Of course, the other most famous example of Jean’s existence resetting someone’s emotions is Wolverine. When he first joined the X-Men, there was a plot point of Wolverine developing feelings for Jean, which were decidedly unreciprocated. Eventually Wolverine moved on from Jean, developing several other relationships that were both much healthier and far less hated by fans. And yet, every time Jean returns from some convoluted absence, Wolverine almost immediately goes back to harboring intense love for her, which drags up the same tired, old love triangle that nobody really likes. These emotional resets always coincide with a break in the other person’s character, with Wolverine or Cyclops throwing away years of character development to go back to devoting themselves entirely to Jean. Of course, while these moments are annoying, what Marvel does with Jean on a cosmic scale is much worse.
Jean Always Signals a Return to the Comfortable
Take a look at every time Jean returns from the dead and what that does to the X-Men. Prior to the retconing of her original death, Cyclops had happily retired from superheroing and was living with his wife and son, and the rest of the original X-Men were members of other prominent superhero teams. Then Jean returns, and all of that is thrown away for the formation of X-Factor, which saw the original team reconnect. Then Jean died again, and soon after there was the ever so classic storyline of the Phoenix Force returning and corrupting one of the X-Men, thus leading to a beloved character’s tragic death, except this time it was Cyclops killing Professor X. And again at the end of the Krakoan age, it is Jean who restores all of the mutants’ lives, which inadvertently leads to the island of Krakoa ascending to a higher realm. This, against many fans’ wishes, brought the X-Men back to a much more familiar style of heroics, which although I think was for the best for the team, is seen by many as a step backwards yet again.

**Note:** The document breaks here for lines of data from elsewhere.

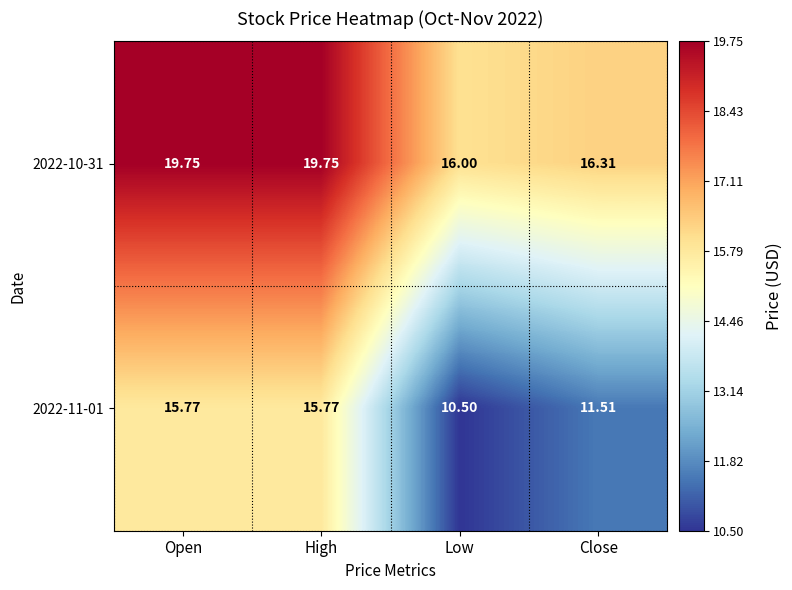

Is the value of 2022-10-31 at Close greater than the value of 2022-11-01 at Open?

Yes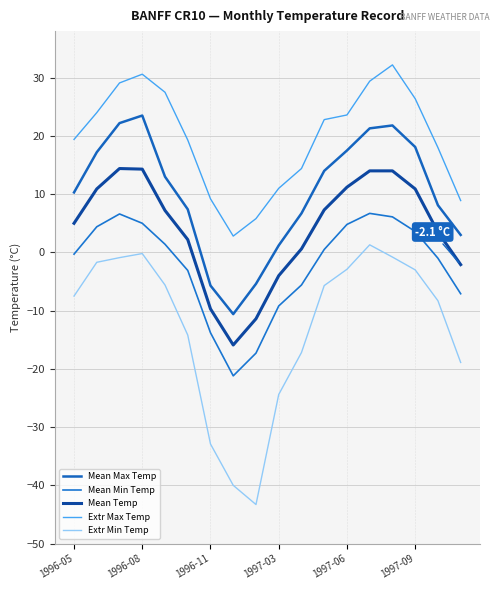

How many lines are shown in the chart?

5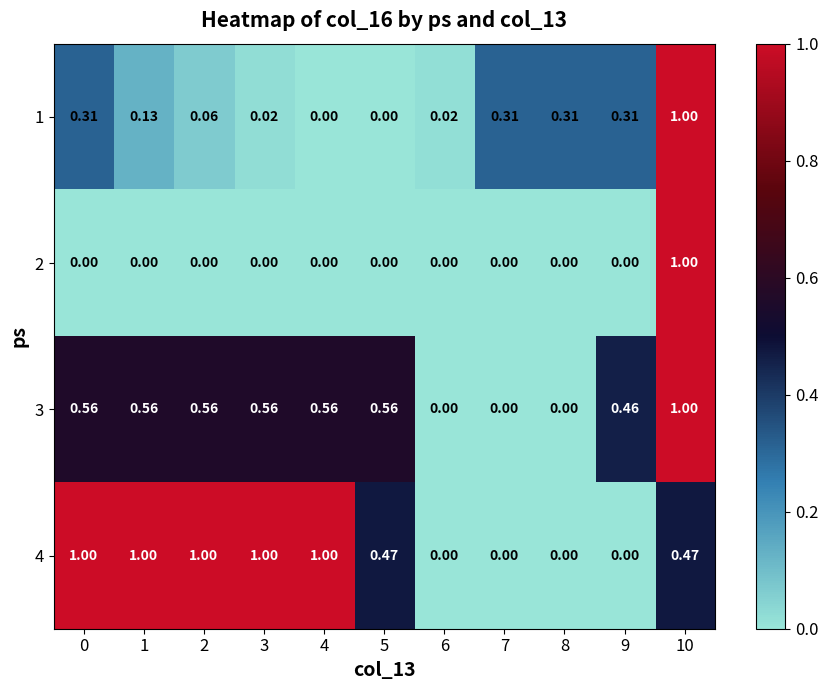

Is the value of 2 at 7 greater than the value of 1 at 9?

No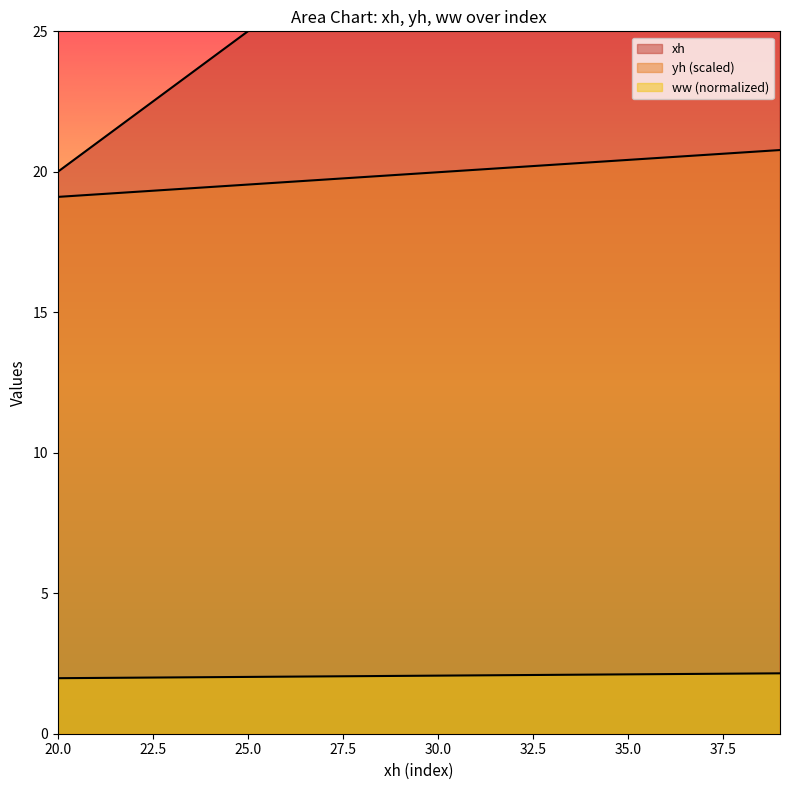

Does the chart display data point markers on the line(s)?

No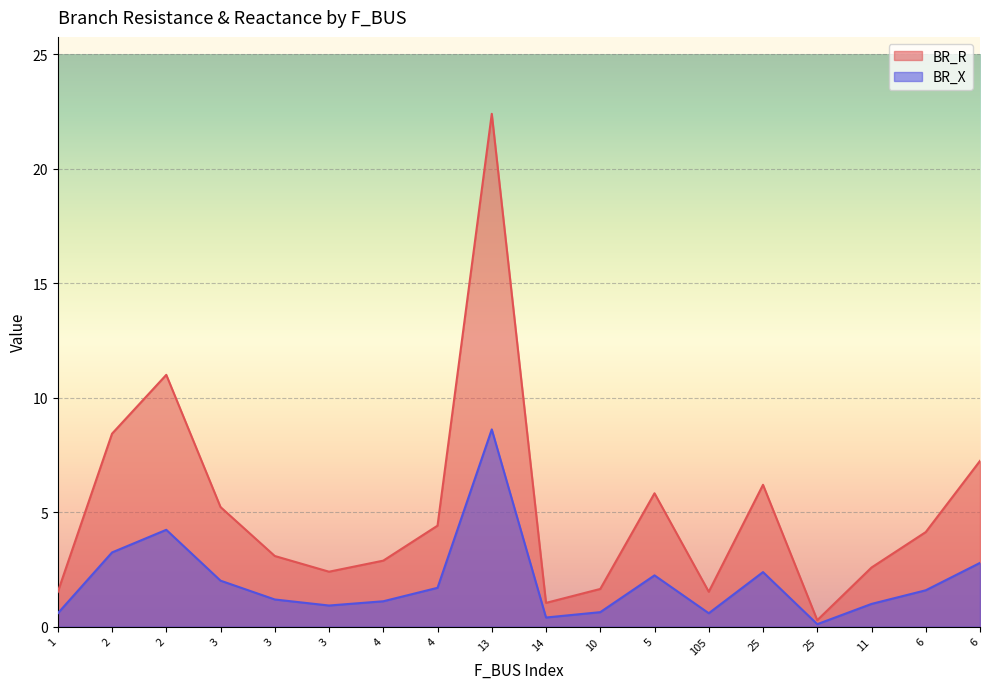

True or false: BR_R and BR_X cross at least once.

False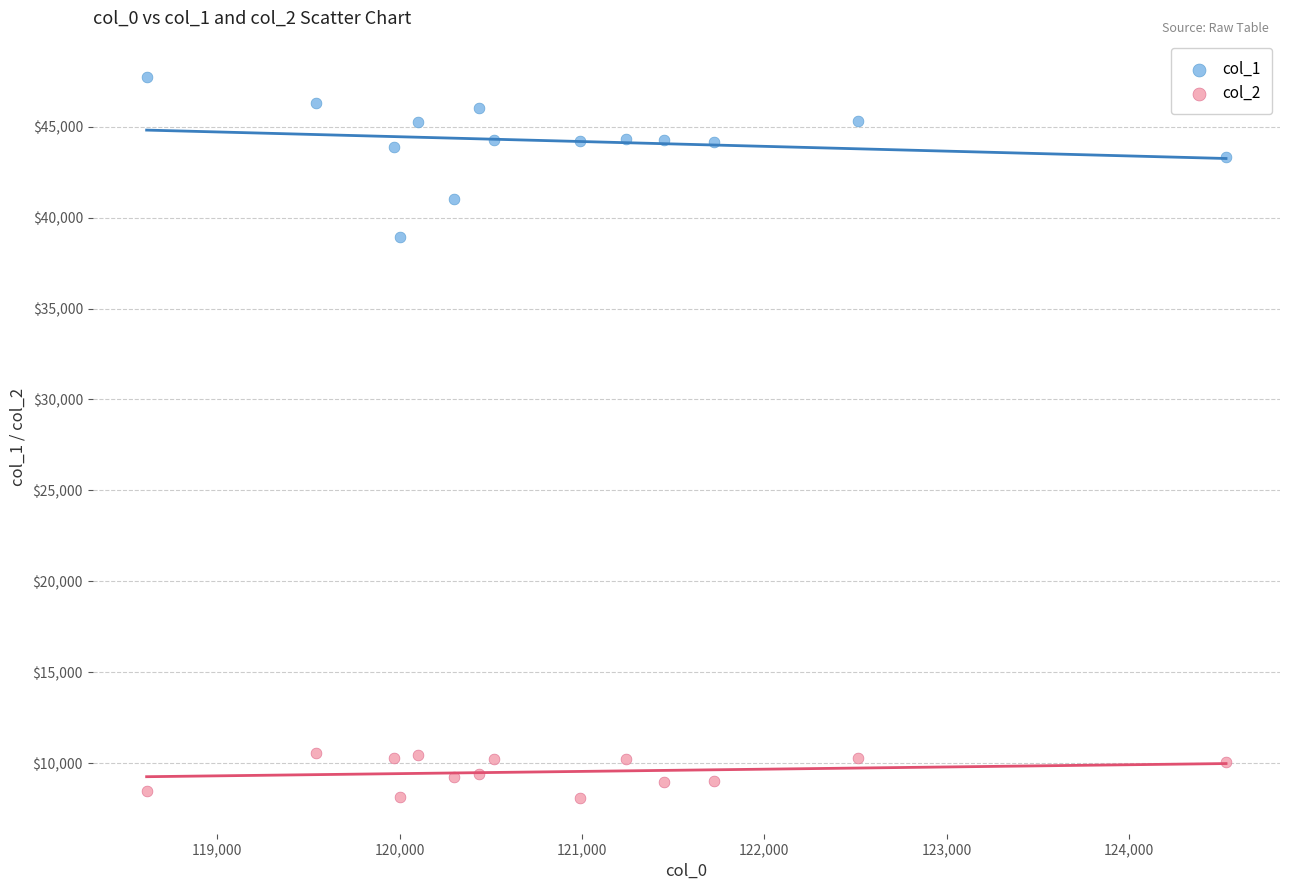

Which series contains the lowest Y value?

col_2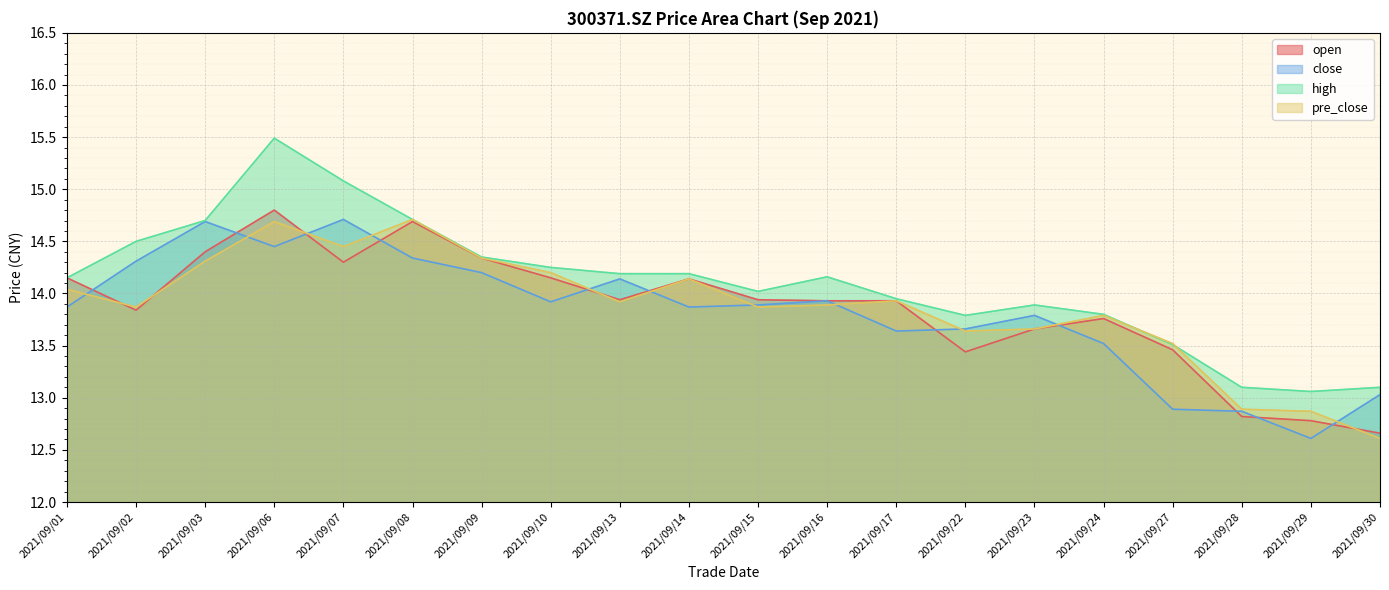

At which category is the sum across all series the highest?

2021/09/06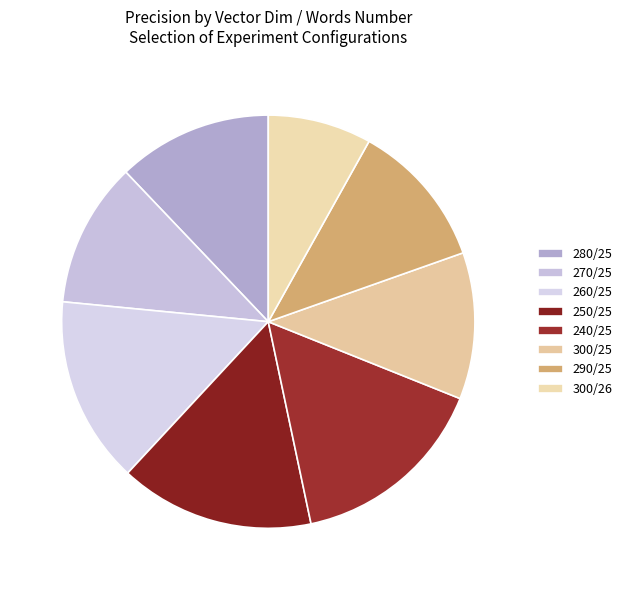

To the nearest percent, what is the average slice percentage?

12%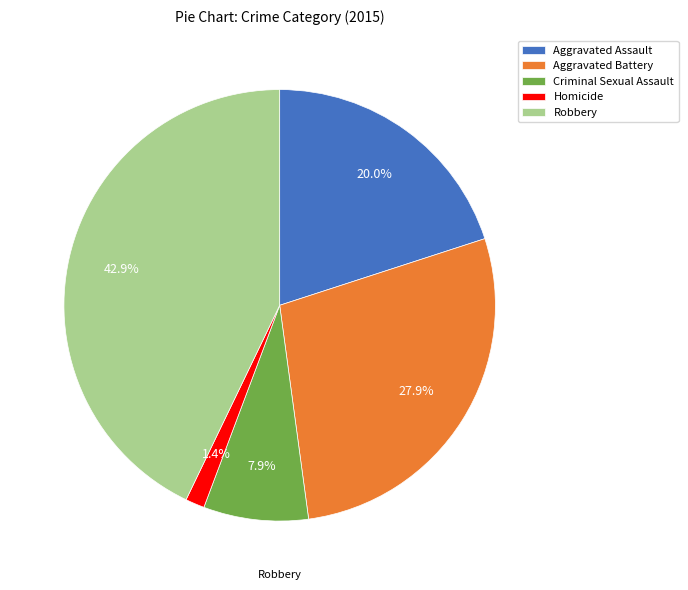

The Homicide slice represents 8% of the pie. True or false?

False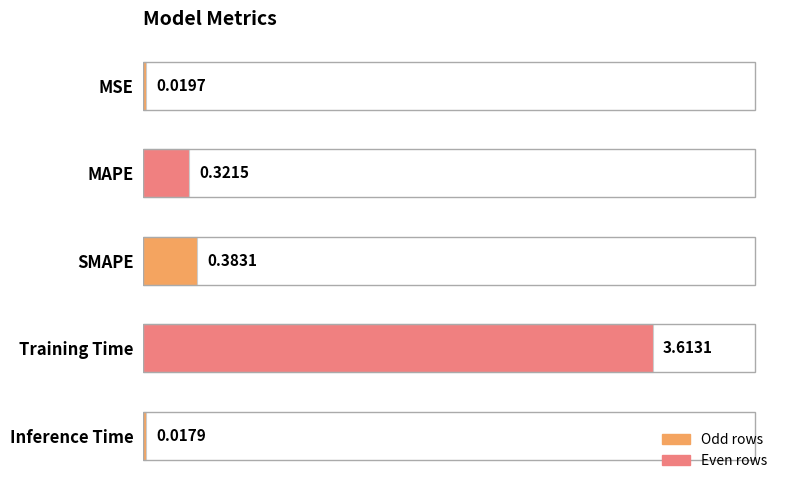

Are the bars grouped side by side (vs. stacked)?

No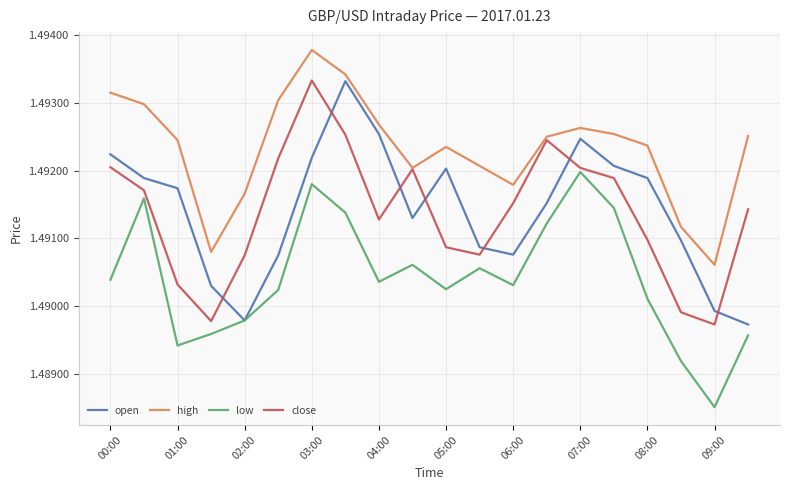

How many times do close and open cross each other?

7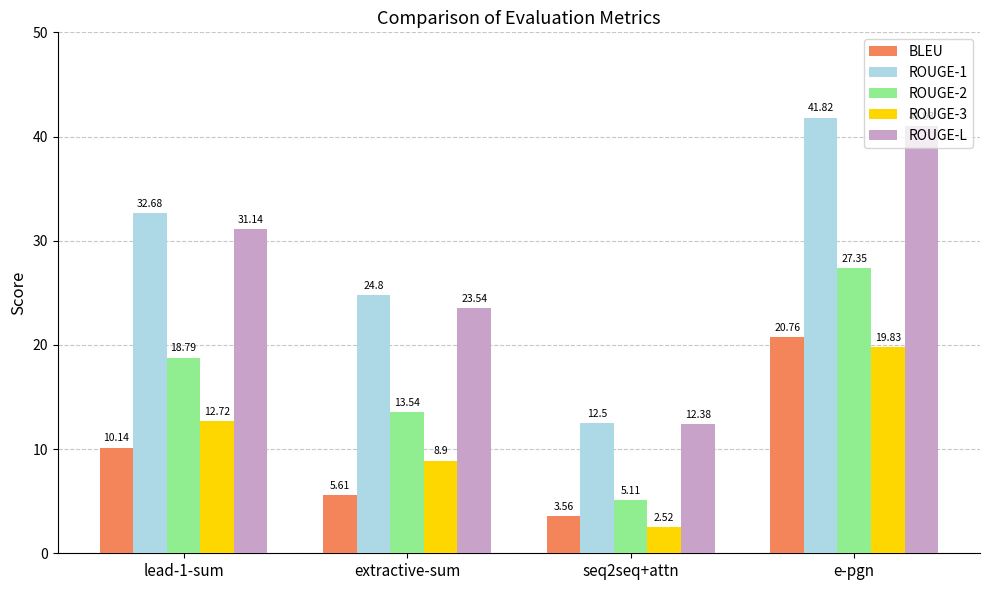

At extractive-sum, list the series in order from largest to smallest.

ROUGE-1, ROUGE-L, ROUGE-2, ROUGE-3, BLEU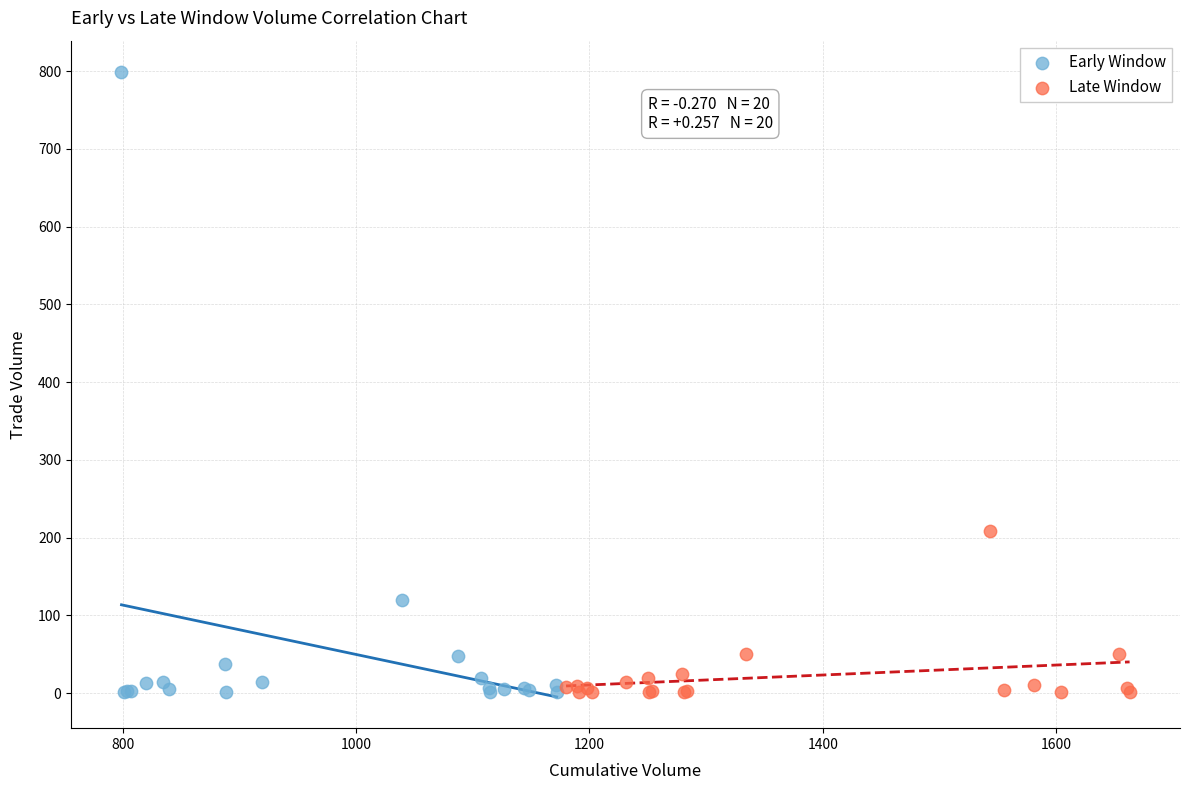

Which series has the widest spread of Y values?

Early Window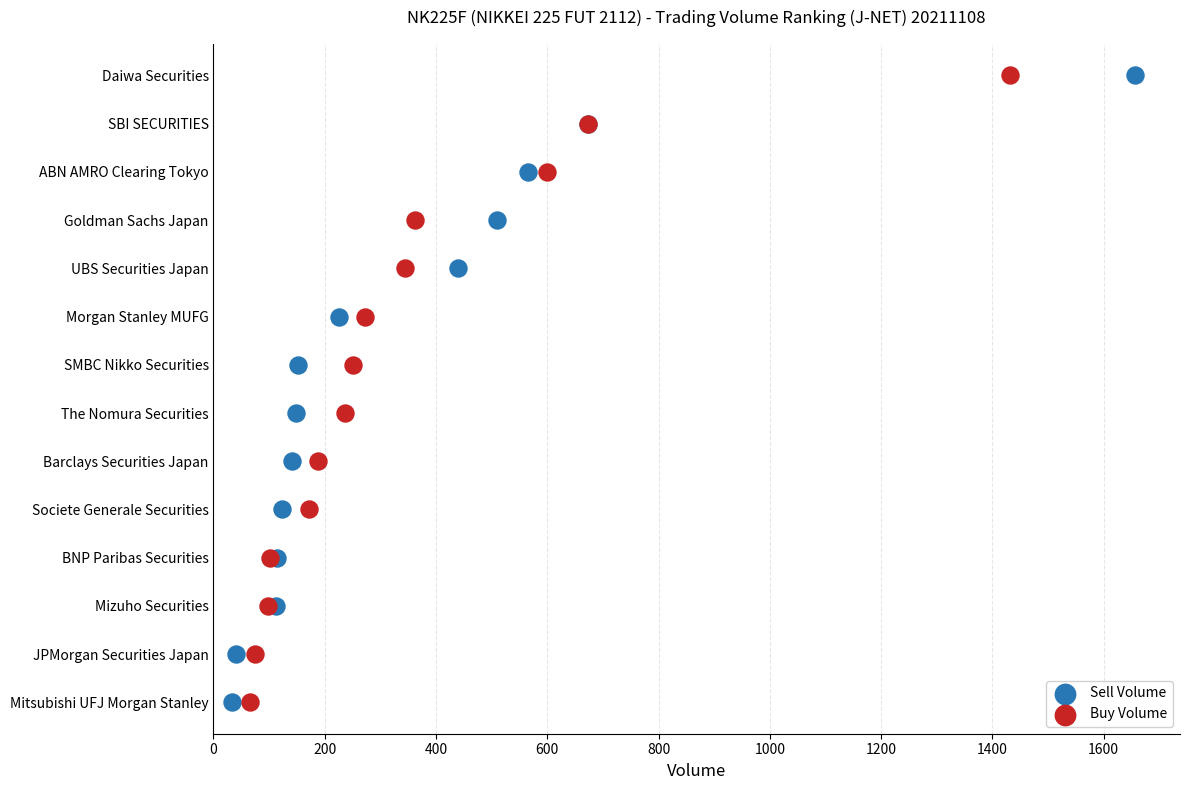

What are all the series names shown in the legend?

Sell Volume, Buy Volume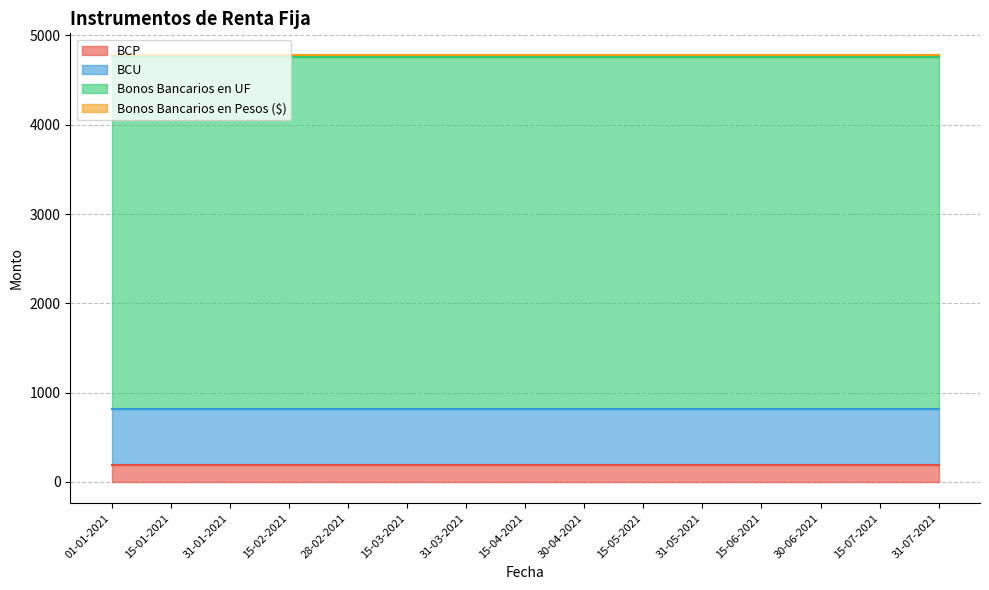

True or false: BCP has more than 2 points higher than both neighbors.

False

These are just a scant few examples of how Marvel always uses Jean as a reset button for its mutant characters. So many pivotal moments are defined either by Jean’s death, her return, or something relating to the Phoenix Force. Jean is an incredible character who deserves to be treated as such, but so often she is downgraded to the “person that makes the change that undoes everything” in the X-Men comics. Now, for the first time, Jean is on her own in her own title, and perhaps this means we will get to see Jean be allowed to grow as her own character, instead of being defined as a bulldozer for others.